Observers are correct to condemn both Russian efforts to influence our presidential elections and President Trump’s failure to reject those efforts. But it is wrong to suggest that all efforts by foreign governments to influence our elections are improper. The question is not whether other countries are trying to exert influence, but whether they are doing so by legitimate means.

According to Federal Election Commission Chair Ellen Weintraub, it is always unacceptable for foreign governments to influence our elections. Intuitively this makes sense, but there are two important reasons why foreign influence can be appropriate, even desirable.

First, the perspectives of other governments can provide valuable information for voters. Suppose presidential candidates offer different proposals on achieving peace between Israel and the Palestinians. It would be useful to know what Israel and the Palestinian Authority think about the candidates’ positions.

Second, foreign countries have legitimate interests in U.S. policies. As the dominant world power, our country adopts policies that have profound effects on other nations. It matters considerably whether we join climate accords, trade agreements, or nuclear nonproliferation pacts. Because our positions affect other countries, those countries should be able to present their views when presidential candidates are debating about foreign policy.

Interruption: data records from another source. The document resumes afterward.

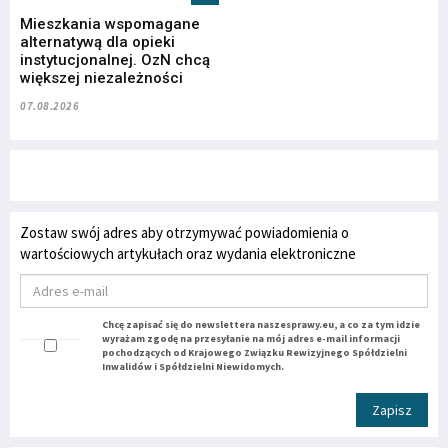
Mieszkania wspomagane
alternatywą dla opieki
instytucjonalnej. OzN chcą
większej niezależności
07.08.2026
Zostaw swój adres aby otrzymywać powiadomienia o
wartościowych artykułach oraz wydania elektroniczne
Chcę zapisać się do newslettera naszesprawy.eu, a co za tym idzie
wyrażam zgodę na przesyłanie na mój adres e-mail informacji
pochodzących od Krajowego Związku Rewizyjnego Spółdzielni
Inwalidów i Spółdzielni Niewidomych.
Zapisz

Rather than rejecting any efforts by other countries to influence presidential elections, we need to distinguish between acceptable and unacceptable tactics. Russia acted wrongly when it hacked the computer network of the Democratic National Committee, spread misinformation, and deployed agents who pretended to be Americans. On the other hand, it would be fine if foreign governments issued official responses to a presidential candidate’s proposal on the regulation of greenhouse gas emissions.

As we act to protect the integrity of our electoral process, we need to avoid an overreaction that would throw out the good with the bad.